The statistics actually can be staggering: In 2001, more than 278,800 children ages 5 to 14 were treated in hospital emergency rooms for bicycle-related injuries, according to the National Safe Kids Organization. During the same year, 85,800 unpowered scooter-related injuries, 56,300 skateboard injuries, 42,800 inline skating accidents and 28,600 all-terrain vehicle injuries also were treated in emergency rooms.
Hillman shares her safety messages with elementary school students across Wake County. Her program focuses on eight risk areas, with bike safety topping the list. In addition to wearing a helmet that fits properly, she stresses the need to ride with traffic, learn traffic hand signals and obey the rules of the road.
Wearing a helmet is the number one summer safety precaution stressed by Dr. Jim Larson, clinical medical director of the emergency medical department at UNC Hospitals in Chapel Hill. According to reports, bicycle helmets have been shown to reduce the risk of head injury by as much as 85 percent and the risk of brain injury by as much as 88 percent.
In North Carolina, bike riders under age 16 are required to wear helmets. Locally, the cities of Cary, Carrboro and Chapel Hill have adopted the same law. “A helmet that actually works and is fitted properly can greatly reduce the number of visits to an emergency room in the summer,” Larson says. A helmet should sit on top of the child’s head in a level position, and it should not rock forward and back or side to side. The helmet straps must always be buckled but not too tightly. Ensure proper bike fit by bringing the child along when shopping for a bike.
Wearing car seatbelts and using properly installed child safety seats also reduce the risk of wheel-related injuries. Larson encourages parents to pull on the safety seat to make sure it is secure after it is buckled into the car. According to state law, children under the age of 5 and weighing less than 40 pounds must be properly secured in a child car seat.
Accidents around or in the water are the second leading cause of summer emergency room visits, according to local medical experts.
“Frequently children are not being closely watched, and they slip out of the house and go the pool or lake,” says Jodie Turner, clinical manager of a pediatric floor at Rex Hospital in Raleigh. “This often can result in drowning or serious accidents in the water.”

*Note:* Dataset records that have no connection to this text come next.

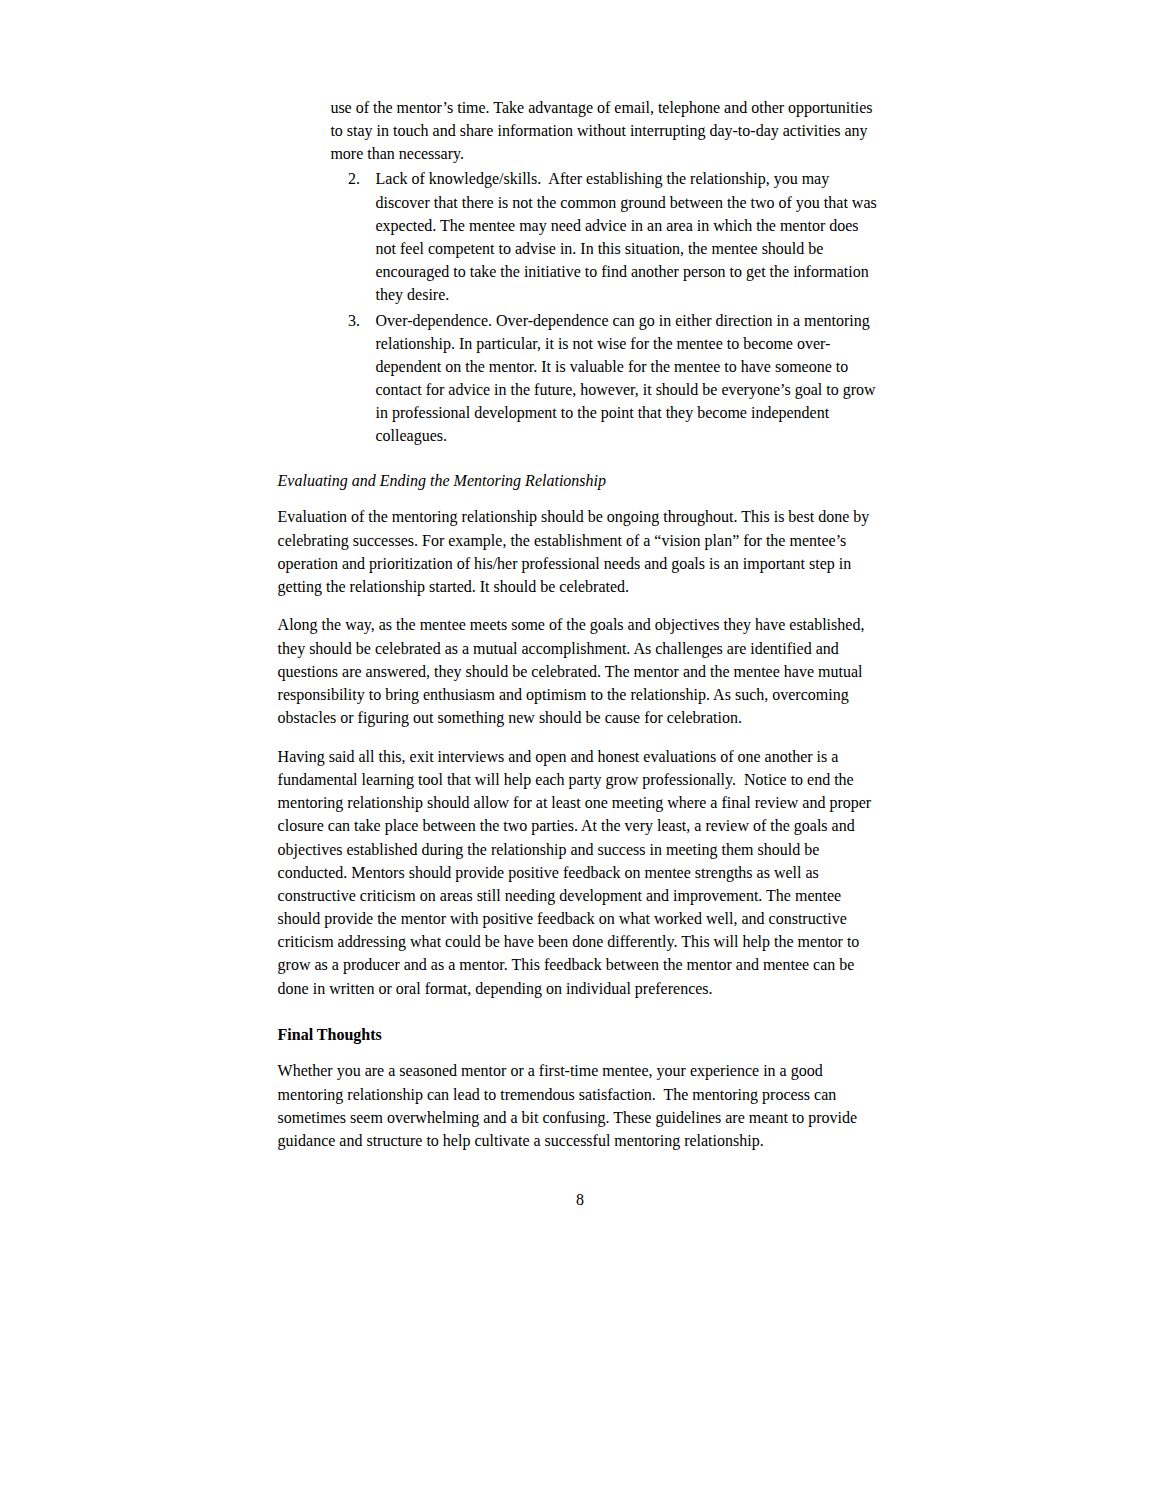use of the mentor’s time. Take advantage of email, telephone and other opportunities to stay in touch and share information without interrupting day-to-day activities any more than necessary.
Lack of knowledge/skills. After establishing the relationship, you may discover that there is not the common ground between the two of you that was expected. The mentee may need advice in an area in which the mentor does not feel competent to advise in. In this situation, the mentee should be encouraged to take the initiative to find another person to get the information they desire.
Over-dependence. Over-dependence can go in either direction in a mentoring relationship. In particular, it is not wise for the mentee to become over-dependent on the mentor. It is valuable for the mentee to have someone to contact for advice in the future, however, it should be everyone’s goal to grow in professional development to the point that they become independent colleagues.
Evaluating and Ending the Mentoring Relationship
Evaluation of the mentoring relationship should be ongoing throughout. This is best done by celebrating successes. For example, the establishment of a “vision plan” for the mentee’s operation and prioritization of his/her professional needs and goals is an important step in getting the relationship started. It should be celebrated.
Along the way, as the mentee meets some of the goals and objectives they have established, they should be celebrated as a mutual accomplishment. As challenges are identified and questions are answered, they should be celebrated. The mentor and the mentee have mutual responsibility to bring enthusiasm and optimism to the relationship. As such, overcoming obstacles or figuring out something new should be cause for celebration.
Having said all this, exit interviews and open and honest evaluations of one another is a fundamental learning tool that will help each party grow professionally. Notice to end the mentoring relationship should allow for at least one meeting where a final review and proper closure can take place between the two parties. At the very least, a review of the goals and objectives established during the relationship and success in meeting them should be conducted. Mentors should provide positive feedback on mentee strengths as well as constructive criticism on areas still needing development and improvement. The mentee should provide the mentor with positive feedback on what worked well, and constructive criticism addressing what could be have been done differently. This will help the mentor to grow as a producer and as a mentor. This feedback between the mentor and mentee can be done in written or oral format, depending on individual preferences.
Final Thoughts
Whether you are a seasoned mentor or a first-time mentee, your experience in a good mentoring relationship can lead to tremendous satisfaction. The mentoring process can sometimes seem overwhelming and a bit confusing. These guidelines are meant to provide guidance and structure to help cultivate a successful mentoring relationship.
8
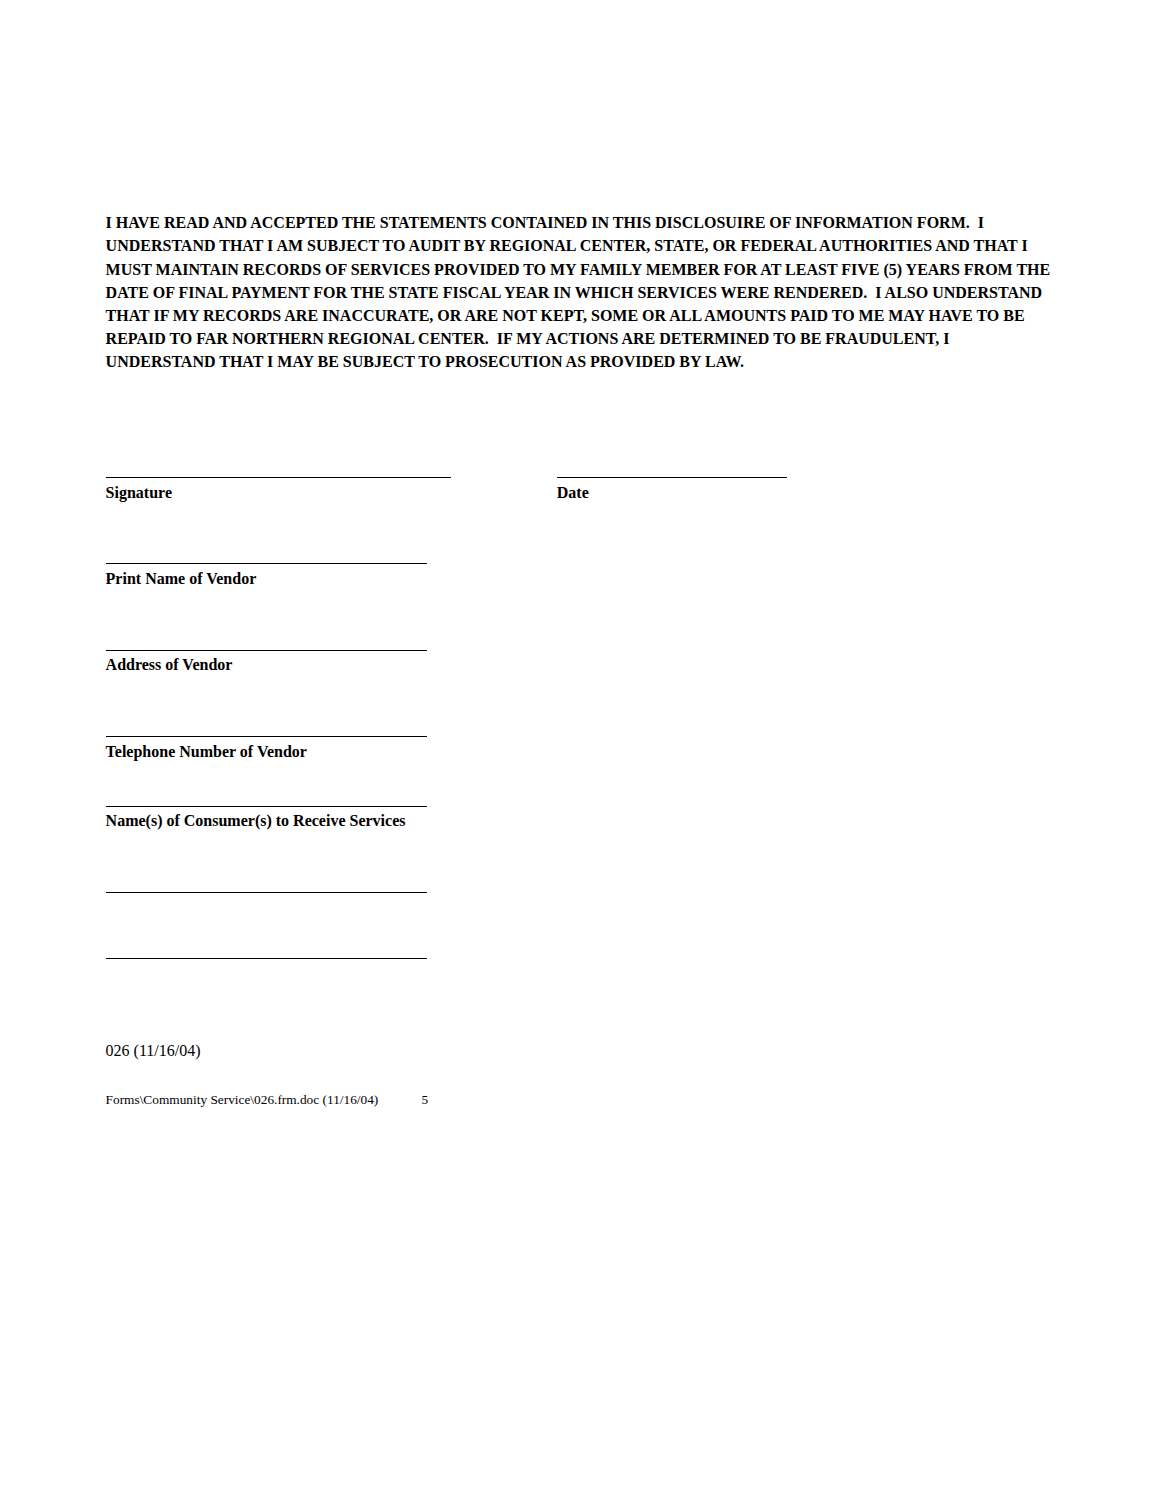I have read and accepted the statements contained in this disclosuire of information form. I understand that I am subject to audit by regional center, state, or federal authorities and that I must maintain records of services provided to my family member for at least five (5) years from the date of final payment for the state fiscal year in which services were rendered. I also understand that if my records are inaccurate, or are not kept, some or all amounts paid to me may have to be repaid to far northern regional center. If my actions are determined to be fraudulent, I understand that I may be subject to prosecution as provided by law.
Signature
Date
Print Name of Vendor
Address of Vendor
Telephone Number of Vendor
Name(s) of Consumer(s) to Receive Services
026 (11/16/04)
Forms\Community Service\026.frm.doc (11/16/04)5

Water sports such as skiing, diving and swimming also can lead to accidents if proper care is not taken. In 2001, nearly 4,700 children ages 14 and under were treated in hospital emergency rooms for unintentional drowning-related incidents, according to the National Safe Kids Organization. The importance of wearing a personal flotation device (PFD) while boating is stressed in the programs taught by WakeMed’s Hillman. It is estimated that 85 percent of boating-related drownings could have been prevented if the victim had been wearing a flotation device. Just having the device in the boat is not the same as actually wearing it, Hillman stresses.
“A PFD that fits properly also is extremely important,” she says. “The size of the PFD is determined by the body weight of the individual. If the flotation device is not large enough, it will not keep the person afloat.” Other safety tips focus on not diving into shallow water, not running at the pool and not jumping into a lake without first testing the safety of the water.
Burns, Bumps and Bruises
Other emergency room visits during the summer often are related to the heat. Severe sunburn and other overexposure to the elements are treated. Lacerations, bumps and bruises also are seen in emergency rooms more frequently in the summer. “Spring fever gets everyone outside and triggers more accidents,” says Turner of Rex Hospital. “A whole new list of safety rules needs to be applied during the summer.”